It was tough work on this warm, solstice weekend. We would fill the wheel barrow and push it out of the woods and up the hill to the shed a half dozen or more times. Once a pier was in place and relatively level, we'd fill the hole about four inches and then Erika would hold the pier with a level on top and keep it right while I tamped the gravel down all around it with a 2x4.
Then we'd add another four inches or so and tamp again. The tamping was done with all our strength, really packing the heck out of it. By the time the hole was full of packed gravel, the post would not budge. Half of each pier was buried. Nice and sturdy, and if we ever decide we need to remove them or something, we can unpack the gravel with a metal rod.
After setting both piers, we jacked the front of the shed up so we could pull the 6x6 beam out, move it over the piers, and measure it for cutting. Once it was cut, we set it in place on the piers and lowered the shed back down onto its new seat and called it a day.
The next day, we used some large nails to spike the beam to the piers and then the shed to the beam. Then we started figuring out how were were going to frame this floor out.
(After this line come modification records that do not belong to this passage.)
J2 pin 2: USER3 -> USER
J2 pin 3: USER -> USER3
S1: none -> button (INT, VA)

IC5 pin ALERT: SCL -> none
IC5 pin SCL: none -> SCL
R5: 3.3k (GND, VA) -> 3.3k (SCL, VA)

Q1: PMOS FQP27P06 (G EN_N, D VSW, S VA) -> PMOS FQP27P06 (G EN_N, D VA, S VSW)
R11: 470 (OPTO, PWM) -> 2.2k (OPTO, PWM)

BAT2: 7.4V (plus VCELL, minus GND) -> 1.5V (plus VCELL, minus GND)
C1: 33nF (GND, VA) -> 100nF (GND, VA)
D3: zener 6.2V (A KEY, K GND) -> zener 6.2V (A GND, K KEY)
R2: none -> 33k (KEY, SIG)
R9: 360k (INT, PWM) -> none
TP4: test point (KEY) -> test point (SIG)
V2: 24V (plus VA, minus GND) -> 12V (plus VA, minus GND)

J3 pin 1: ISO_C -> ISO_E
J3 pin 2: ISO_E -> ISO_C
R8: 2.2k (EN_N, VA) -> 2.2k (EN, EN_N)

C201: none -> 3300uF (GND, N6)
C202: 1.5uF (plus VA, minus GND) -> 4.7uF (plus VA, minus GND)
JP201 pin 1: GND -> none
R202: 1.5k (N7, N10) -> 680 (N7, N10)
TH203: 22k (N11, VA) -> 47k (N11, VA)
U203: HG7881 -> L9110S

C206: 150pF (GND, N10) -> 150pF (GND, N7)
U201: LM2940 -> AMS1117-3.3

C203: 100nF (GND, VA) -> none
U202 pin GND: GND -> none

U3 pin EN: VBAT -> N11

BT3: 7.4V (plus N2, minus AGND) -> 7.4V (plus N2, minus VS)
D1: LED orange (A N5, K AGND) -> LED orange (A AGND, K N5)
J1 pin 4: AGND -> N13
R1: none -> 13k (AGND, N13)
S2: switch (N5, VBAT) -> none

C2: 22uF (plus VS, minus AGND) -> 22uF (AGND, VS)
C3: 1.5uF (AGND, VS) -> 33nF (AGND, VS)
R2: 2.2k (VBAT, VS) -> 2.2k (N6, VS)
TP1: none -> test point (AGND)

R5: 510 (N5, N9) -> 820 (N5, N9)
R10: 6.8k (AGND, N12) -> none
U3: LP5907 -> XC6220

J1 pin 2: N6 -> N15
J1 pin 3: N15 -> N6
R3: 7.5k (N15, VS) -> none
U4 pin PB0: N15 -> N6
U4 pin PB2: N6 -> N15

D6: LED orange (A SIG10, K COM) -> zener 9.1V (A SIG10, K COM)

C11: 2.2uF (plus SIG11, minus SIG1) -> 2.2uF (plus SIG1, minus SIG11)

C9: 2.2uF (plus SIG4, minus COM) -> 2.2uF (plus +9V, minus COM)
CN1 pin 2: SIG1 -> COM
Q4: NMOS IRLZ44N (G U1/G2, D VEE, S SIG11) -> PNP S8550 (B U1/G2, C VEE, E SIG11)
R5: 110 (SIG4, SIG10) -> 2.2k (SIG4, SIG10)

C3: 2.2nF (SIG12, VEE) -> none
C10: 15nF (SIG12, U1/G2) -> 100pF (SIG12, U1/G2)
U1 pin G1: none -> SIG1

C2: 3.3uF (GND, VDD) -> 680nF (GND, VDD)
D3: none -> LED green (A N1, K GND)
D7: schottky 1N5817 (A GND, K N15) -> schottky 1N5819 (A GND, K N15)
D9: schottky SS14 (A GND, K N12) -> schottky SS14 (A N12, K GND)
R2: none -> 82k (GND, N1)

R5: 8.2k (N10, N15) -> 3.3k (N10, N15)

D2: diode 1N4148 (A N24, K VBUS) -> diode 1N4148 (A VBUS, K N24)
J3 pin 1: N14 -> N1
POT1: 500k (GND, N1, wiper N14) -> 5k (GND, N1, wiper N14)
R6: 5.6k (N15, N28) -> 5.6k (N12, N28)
The floor needs to be on a different angle than the shed. That's just the conditions we're working with. So we've got all sorts of funky nailers in place to make this happen. We ended up adding a 2x6 flat across the beam so that the floor joists would gain another inch and a half lift at the front of the shed. We added our diagonal support in the back corner. And we managed to install four of the six joists. The last two will be the toughest because there is some old framing in the way and we'll need to find a creative (or forceful) way to deal with that.
Also, we harvested garlic on Saturday!